REQUIRED ACTION:
Tally every line of the entries that contains the string "Technology", then reply with only that number.

(Records drawn from a dataset)
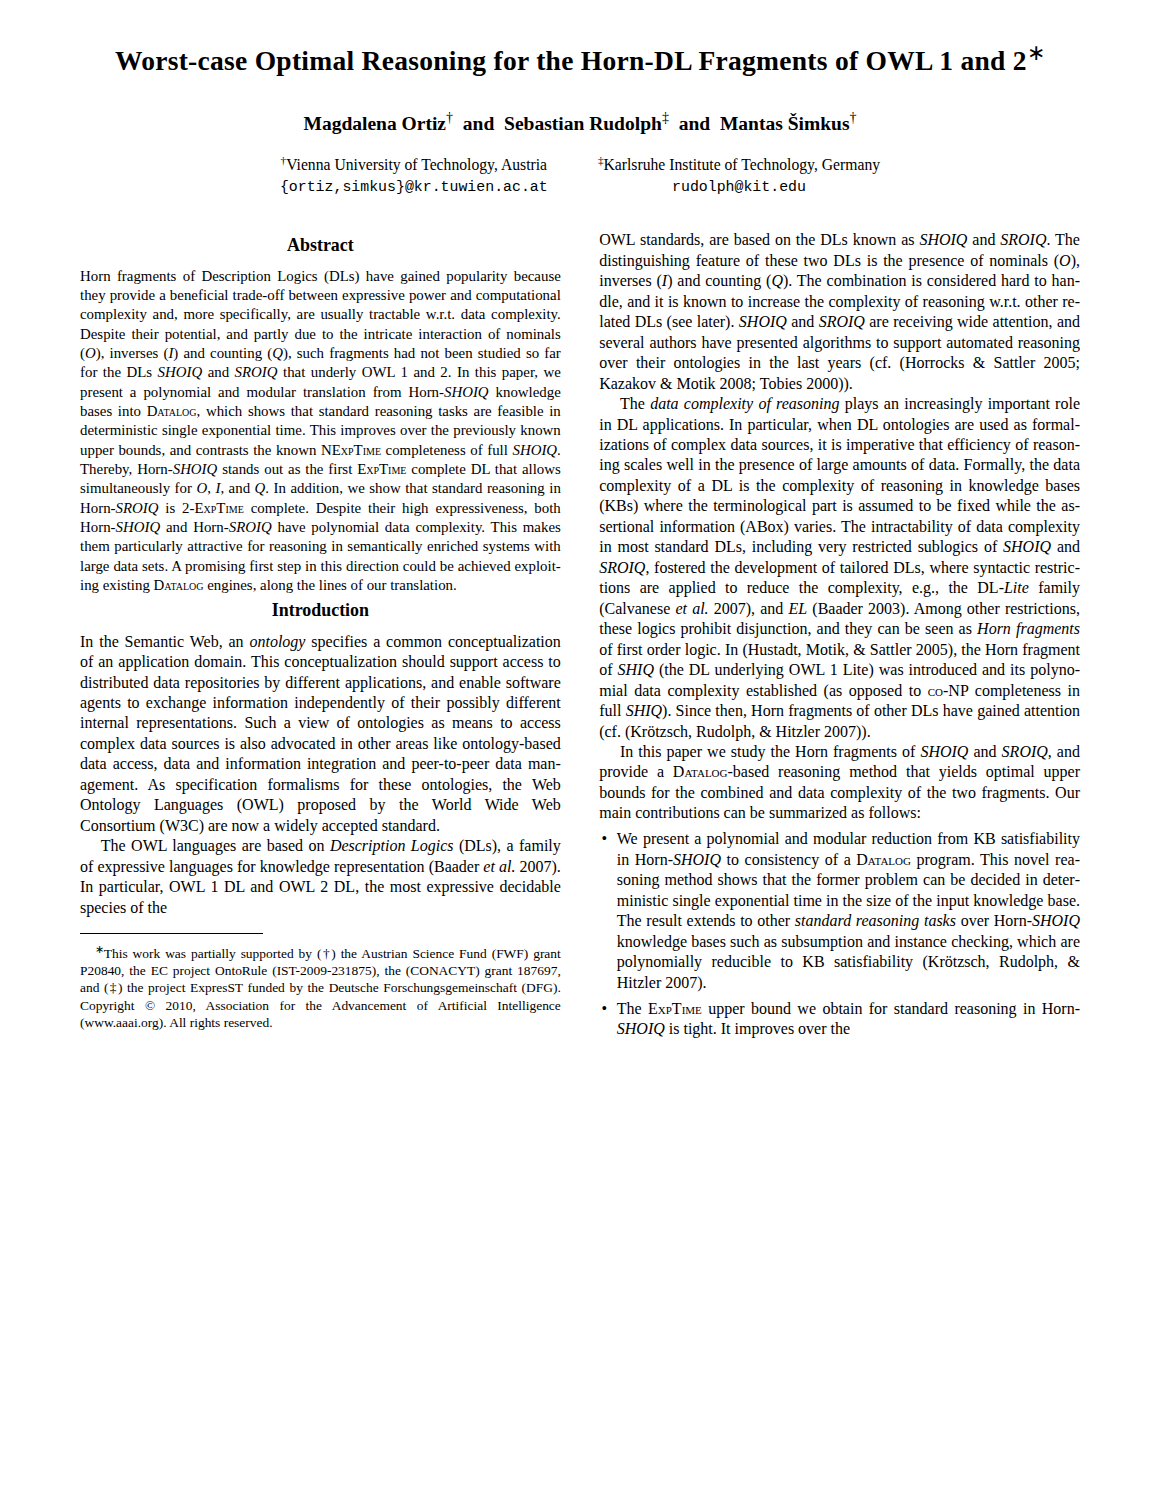Worst-case Optimal Reasoning for the Horn-DL Fragments of OWL 1 and 2∗
Magdalena Ortiz† and Sebastian Rudolph‡ and Mantas Šimkus†
†Vienna University of Technology, Austria
{ortiz,simkus}@kr.tuwien.ac.at
‡Karlsruhe Institute of Technology, Germany
rudolph@kit.edu
Abstract
Horn fragments of Description Logics (DLs) have gained popularity because they provide a beneficial trade-off between expressive power and computational complexity and, more specifically, are usually tractable w.r.t. data complexity. Despite their potential, and partly due to the intricate interaction of nominals (O), inverses (I) and counting (Q), such fragments had not been studied so far for the DLs SHOIQ and SROIQ that underly OWL 1 and 2. In this paper, we present a polynomial and modular translation from Horn-SHOIQ knowledge bases into Datalog, which shows that standard reasoning tasks are feasible in deterministic single exponential time. This improves over the previously known upper bounds, and contrasts the known NExpTime completeness of full SHOIQ. Thereby, Horn-SHOIQ stands out as the first ExpTime complete DL that allows simultaneously for O, I, and Q. In addition, we show that standard reasoning in Horn-SROIQ is 2-ExpTime complete. Despite their high expressiveness, both Horn-SHOIQ and Horn-SROIQ have polynomial data complexity. This makes them particularly attractive for reasoning in semantically enriched systems with large data sets. A promising first step in this direction could be achieved exploiting existing Datalog engines, along the lines of our translation.
Introduction
In the Semantic Web, an ontology specifies a common conceptualization of an application domain. This conceptualization should support access to distributed data repositories by different applications, and enable software agents to exchange information independently of their possibly different internal representations. Such a view of ontologies as means to access complex data sources is also advocated in other areas like ontology-based data access, data and information integration and peer-to-peer data management. As specification formalisms for these ontologies, the Web Ontology Languages (OWL) proposed by the World Wide Web Consortium (W3C) are now a widely accepted standard.
The OWL languages are based on Description Logics (DLs), a family of expressive languages for knowledge representation (Baader et al. 2007). In particular, OWL 1 DL and OWL 2 DL, the most expressive decidable species of the
∗This work was partially supported by (†) the Austrian Science Fund (FWF) grant P20840, the EC project OntoRule (IST-2009-231875), the (CONACYT) grant 187697, and (‡) the project ExpresST funded by the Deutsche Forschungsgemeinschaft (DFG). Copyright © 2010, Association for the Advancement of Artificial Intelligence (www.aaai.org). All rights reserved.
OWL standards, are based on the DLs known as SHOIQ and SROIQ. The distinguishing feature of these two DLs is the presence of nominals (O), inverses (I) and counting (Q). The combination is considered hard to handle, and it is known to increase the complexity of reasoning w.r.t. other related DLs (see later). SHOIQ and SROIQ are receiving wide attention, and several authors have presented algorithms to support automated reasoning over their ontologies in the last years (cf. (Horrocks & Sattler 2005; Kazakov & Motik 2008; Tobies 2000)).
The data complexity of reasoning plays an increasingly important role in DL applications. In particular, when DL ontologies are used as formalizations of complex data sources, it is imperative that efficiency of reasoning scales well in the presence of large amounts of data. Formally, the data complexity of a DL is the complexity of reasoning in knowledge bases (KBs) where the terminological part is assumed to be fixed while the assertional information (ABox) varies. The intractability of data complexity in most standard DLs, including very restricted sublogics of SHOIQ and SROIQ, fostered the development of tailored DLs, where syntactic restrictions are applied to reduce the complexity, e.g., the DL-Lite family (Calvanese et al. 2007), and EL (Baader 2003). Among other restrictions, these logics prohibit disjunction, and they can be seen as Horn fragments of first order logic. In (Hustadt, Motik, & Sattler 2005), the Horn fragment of SHIQ (the DL underlying OWL 1 Lite) was introduced and its polynomial data complexity established (as opposed to co-NP completeness in full SHIQ). Since then, Horn fragments of other DLs have gained attention (cf. (Krötzsch, Rudolph, & Hitzler 2007)).
In this paper we study the Horn fragments of SHOIQ and SROIQ, and provide a Datalog-based reasoning method that yields optimal upper bounds for the combined and data complexity of the two fragments. Our main contributions can be summarized as follows:
We present a polynomial and modular reduction from KB satisfiability in Horn-SHOIQ to consistency of a Datalog program. This novel reasoning method shows that the former problem can be decided in deterministic single exponential time in the size of the input knowledge base. The result extends to other standard reasoning tasks over Horn-SHOIQ knowledge bases such as subsumption and instance checking, which are polynomially reducible to KB satisfiability (Krötzsch, Rudolph, & Hitzler 2007).
The ExpTime upper bound we obtain for standard reasoning in Horn-SHOIQ is tight. It improves over the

ANSWER TO THIS TASK:
2